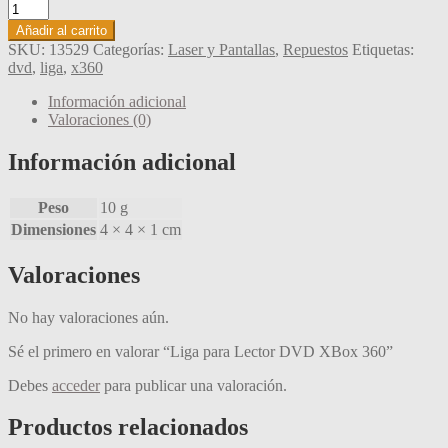
Liga
para
Añadir al carrito
Lector
SKU:
13529
Categorías:
Laser y Pantallas
,
Repuestos
Etiquetas:
DVD
dvd
,
liga
,
x360
XBox
360
Información adicional
cantidad
Valoraciones (0)
Información adicional
Peso
10 g
Dimensiones
4 × 4 × 1 cm
Valoraciones
No hay valoraciones aún.
Sé el primero en valorar “Liga para Lector DVD XBox 360”
Debes
acceder
para publicar una valoración.
Productos relacionados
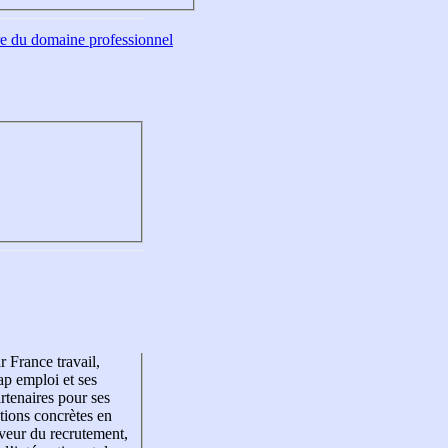
tre du domaine professionnel
r France travail,
p emploi et ses
rtenaires pour ses
tions concrètes en
veur du recrutement,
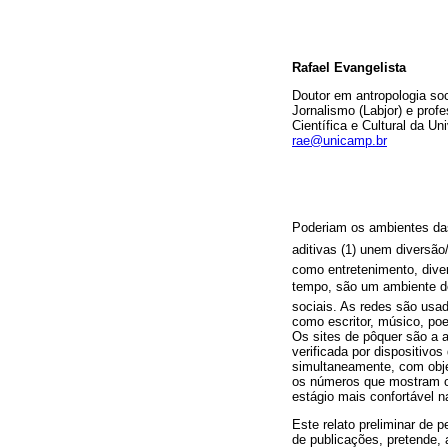
Rafael Evangelista
Doutor em antropologia so
Jornalismo (Labjor) e pro
Científica e Cultural da U
rae@unicamp.br
Poderiam os ambientes das 
aditivas (1) unem diversã
como entretenimento, dive
tempo, são um ambiente de 
sociais. As redes são usad
como escritor, músico, poe
Os sites de pôquer são a a
verificada por dispositivo
simultaneamente, com obje
os números que mostram o
estágio mais confortável na
Este relato preliminar de 
de publicações, pretende, 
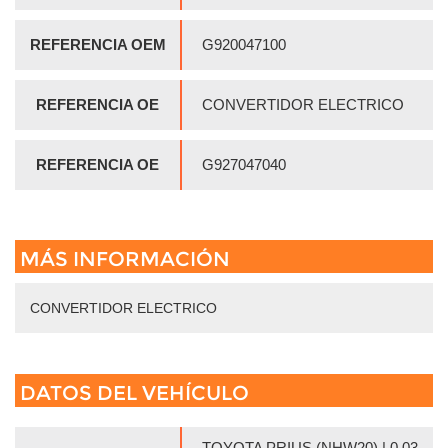
REFERENCIA OEM
G920047100
REFERENCIA OE
CONVERTIDOR ELECTRICO
REFERENCIA OE
G927047040
MÁS INFORMACIÓN
CONVERTIDOR ELECTRICO
DATOS DEL VEHÍCULO
TOYOTA PRIUS (NHW20) | 0.03 -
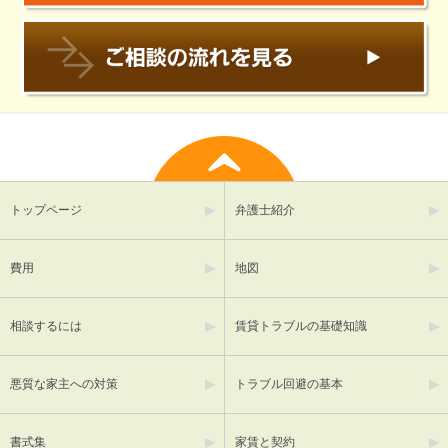
トップページ
弁護士紹介
費用
地図
相談するには
賃貸トラブルの基礎知識
悪質な家主への対策
トラブル回避の基本
書式集
家賃と契約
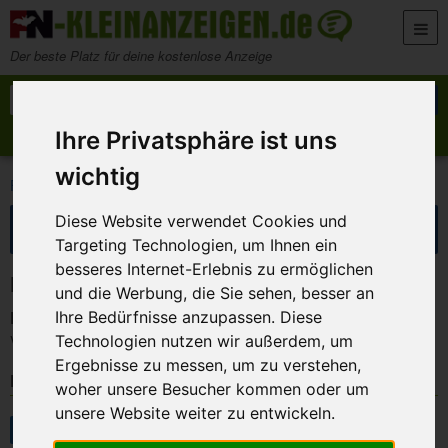
Zum Inhalt springen
Der beste Platz für deine kostenlose Anzeige
Suche nach:
Suchen
Ihre Privatsphäre ist uns
Anzeige aufgeben
Meine Anzeigen
wichtig
>
>
FN-Kleinanzeigen
Marktplatz
Möbel und Wohnen
Suche eingrenzen
Diese Website verwendet Cookies und
Targeting Technologien, um Ihnen ein
besseres Internet-Erlebnis zu ermöglichen
Kleinanzeigen in Möbel und Wohnen
und die Werbung, die Sie sehen, besser an
Keine Anzeigen gefunden!
Ihre Bedürfnisse anzupassen. Diese
Technologien nutzen wir außerdem, um
Versuche es mit anderen Suchbegriffen oder Filtereinstellungen.
Ergebnisse zu messen, um zu verstehen,
Kategorien
woher unsere Besucher kommen oder um
unsere Website weiter zu entwickeln.
Marktplatz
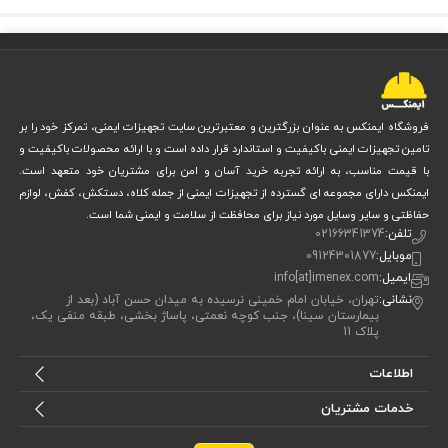
مناسب برای
تعمیرات، مکانیکی، مونتاژ، خودرو
استاندارد ایمنی
EN388
ضد حساسیت
بله
پایداری دمایی
دمای بالا
فروشگاه ایمنکس به عنوان بزرگترین و معتبرترین سایت تجهیزات ایمنی، تمرکز خود را بر
ویژگی‌های
تامین تجهیزات ایمنی باکیفیت و استاندارد قرار داده است و با ارائه محصولات باکیفیت و
مقاوم در برابر پارگی و پوسیدگی
با قیمت مناسب، به ارائه تجربه خرید آسان و امن برای مشتریان خود متعهد است.
اضافی
ایمنکس دارای مجموعه ای گسترده از تجهیزات ایمنی از جمله کلاه، دستکش، کفش، لوازم
تولید
ایران
حفاظتی و سایر وسایل مورد نیاز برای محافظت از سلامت و ایمنی شما است.
تلفن:
02166341374
موبایل:
09124301877
ایمیل:
info[at]imenex.com
نشانی:
تهران، خیابان امام خمینی نرسیده به میدان حسن آباد (بعد از
بیمارستان سینا)، جنب کوچه نعمتی، پاساژ بخشی، طبقه منفی یک،
پلاک 11
اطلاعات
خدمات مشتریان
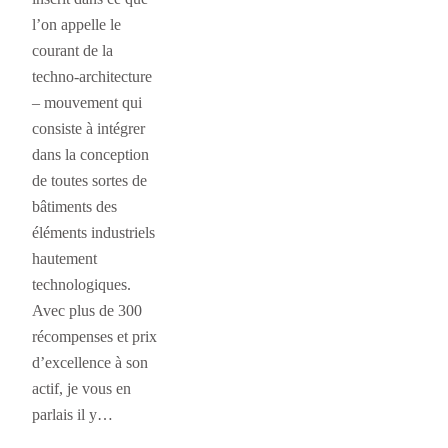
l’on appelle le
courant de la
techno-architecture
– mouvement qui
consiste à intégrer
dans la conception
de toutes sortes de
bâtiments des
éléments industriels
hautement
technologiques.
Avec plus de 300
récompenses et prix
d’excellence à son
actif, je vous en
parlais il y…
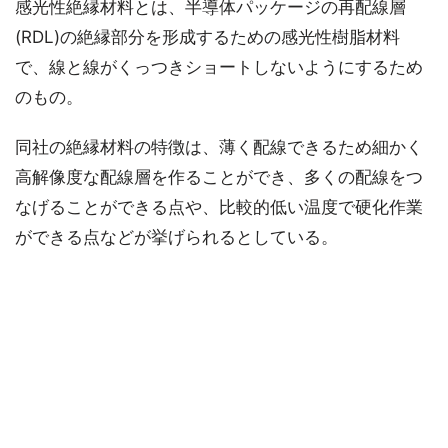
感光性絶縁材料とは、半導体パッケージの再配線層
(RDL)の絶縁部分を形成するための感光性樹脂材料
で、線と線がくっつきショートしないようにするため
のもの。
同社の絶縁材料の特徴は、薄く配線できるため細かく
高解像度な配線層を作ることができ、多くの配線をつ
なげることができる点や、比較的低い温度で硬化作業
ができる点などが挙げられるとしている。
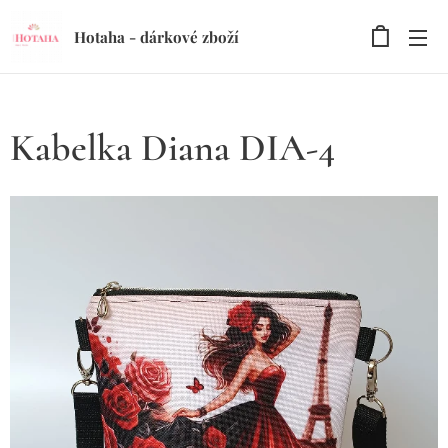
Hotaha - dárkové zboží
Kabelka Diana DIA-4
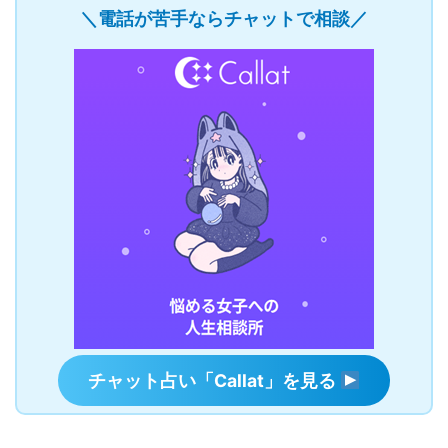
＼電話が苦手ならチャットで相談／
チャット占い「Callat」を見る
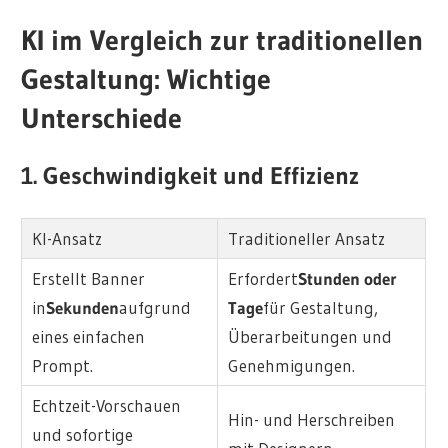
KI im Vergleich zur traditionellen
Gestaltung: Wichtige
Unterschiede
1. Geschwindigkeit und Effizienz
KI-Ansatz
Traditioneller Ansatz
Erstellt Banner
Erfordert
Stunden oder
in
Sekunden
aufgrund
Tage
für Gestaltung,
eines einfachen
Überarbeitungen und
Prompt.
Genehmigungen.
Echtzeit-Vorschauen
Hin- und Herschreiben
und sofortige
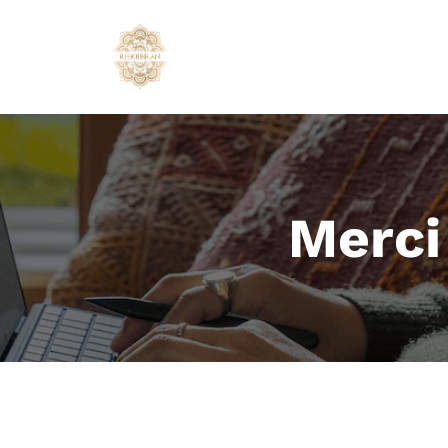
Merci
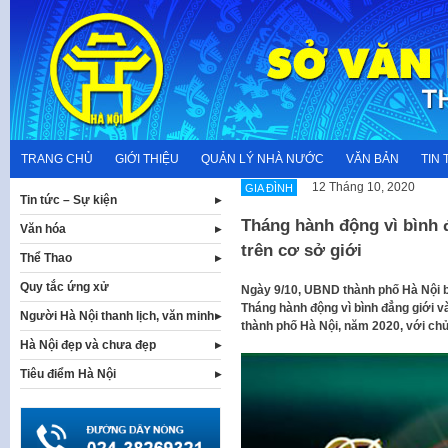
Skip
to
content
TRANG CHỦ
GIỚI THIỆU
QUẢN LÝ NHÀ NƯỚC
VĂN BẢN
TIN 
12 Tháng 10, 2020
GIA ĐÌNH
Tin tức – Sự kiện
Tháng hành động vì bình 
Văn hóa
trên cơ sở giới
Thể Thao
Quy tắc ứng xử
Ngày 9/10, UBND thành phố Hà Nội 
Tháng hành động vì bình đẳng giới và
Người Hà Nội thanh lịch, văn minh
thành phố Hà Nội, năm 2020, với chủ
Hà Nội đẹp và chưa đẹp
Tiêu điểm Hà Nội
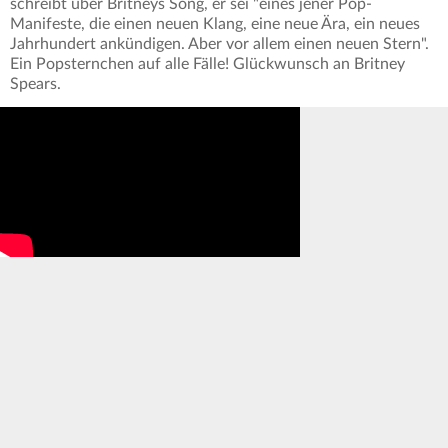
schreibt über Britneys Song, er sei "eines jener Pop-
Manifeste, die einen neuen Klang, eine neue Ära, ein neues
Jahrhundert ankündigen. Aber vor allem einen neuen Stern".
Ein Popsternchen auf alle Fälle! Glückwunsch an Britney
Spears.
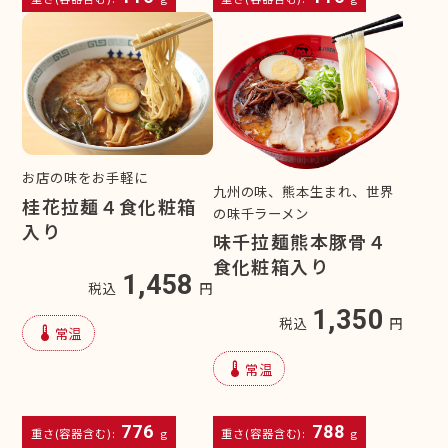
お店の味をお手軽に
九州の味、熊本生まれ、世界
桂花拉麺４食化粧箱
の味千ラーメン
入り
味千拉麺熊本豚骨４
食化粧箱入り
1,458
税込
円
1,350
税込
円
device_thermostat
常温
device_thermostat
常温
776
788
重さ(容器含む):
g
重さ(容器含む):
g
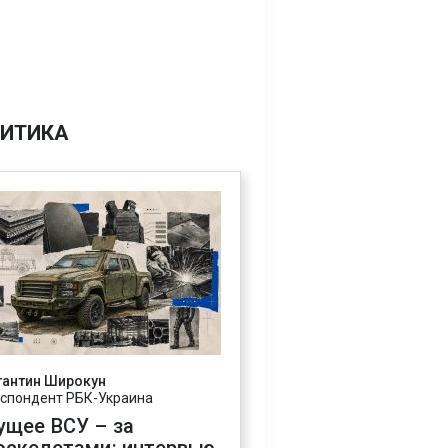
ИТИКА
тантин Широкун
спондент РБК-Украина
ущее ВСУ – за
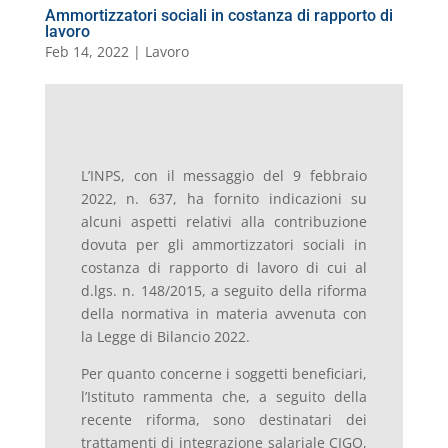
Ammortizzatori sociali in costanza di rapporto di
lavoro
Feb 14, 2022
|
Lavoro
L’INPS, con il messaggio del 9 febbraio
2022, n. 637, ha fornito indicazioni su
alcuni aspetti relativi alla contribuzione
dovuta per gli ammortizzatori sociali in
costanza di rapporto di lavoro di cui al
d.lgs. n. 148/2015, a seguito della riforma
della normativa in materia avvenuta con
la Legge di Bilancio 2022.
Per quanto concerne i soggetti beneficiari,
l’Istituto rammenta che, a seguito della
recente riforma, sono destinatari dei
trattamenti di integrazione salariale CIGO,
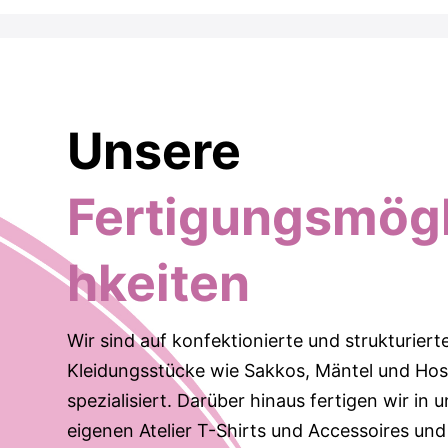
Unsere
Fertigungsmögl
hkeiten
Wir sind auf konfektionierte und strukturiert
Kleidungsstücke wie Sakkos, Mäntel und Ho
spezialisiert. Darüber hinaus fertigen wir in
eigenen Atelier T-Shirts und Accessoires und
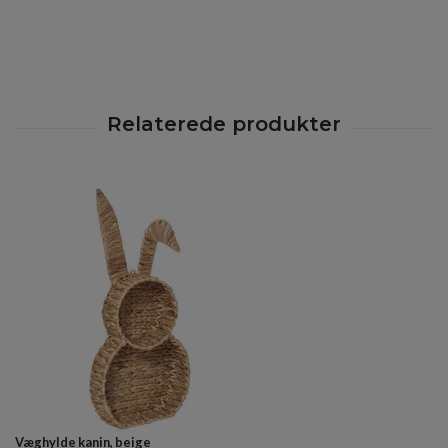
Væghylde kanin, beige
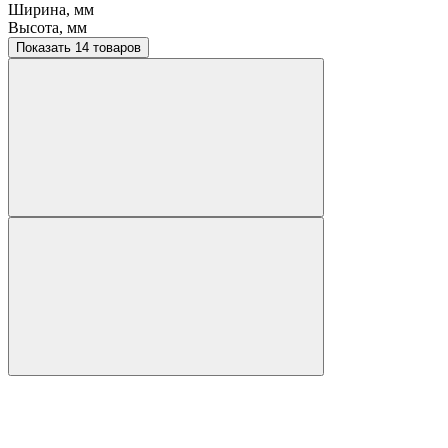
Ширина, мм
Высота, мм
Показать 14 товаров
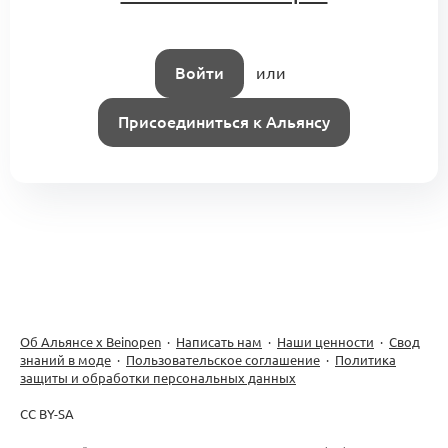
Войти
или
Присоединиться к Альянсу
Об Альянсе х Beinopen
·
Написать нам
·
Наши ценности
·
Свод
знаний в моде
·
Пользовательское соглашение
·
Политика
защиты и обработки персональных данных
CC BY-SA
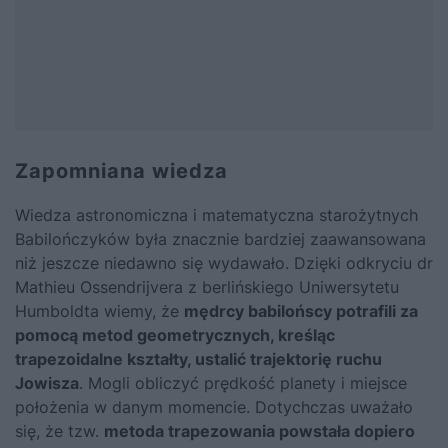
Zapomniana wiedza
Wiedza astronomiczna i matematyczna starożytnych
Babilończyków była znacznie bardziej zaawansowana
niż jeszcze niedawno się wydawało. Dzięki odkryciu dr
Mathieu Ossendrijvera z berlińskiego Uniwersytetu
Humboldta wiemy, że
mędrcy babilońscy potrafili za
pomocą metod geometrycznych, kreśląc
trapezoidalne kształty, ustalić trajektorię ruchu
Jowisza
. Mogli obliczyć prędkość planety i miejsce
położenia w danym momencie. Dotychczas uważało
się, że tzw.
metoda trapezowania powstała dopiero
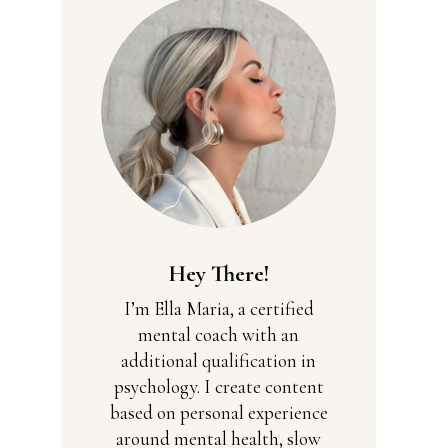
Hey There!
I’m Ella Maria, a certified
mental coach with an
additional qualification in
psychology. I create content
based on personal experience
around mental health, slow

Work instructions:
Pull out each line of the records that contains the string "thành". Case is significant.

Your solution:
Ngày 9/10, UBND thành phố Hà Nội 
thành phố Hà Nội, năm 2020, với chủ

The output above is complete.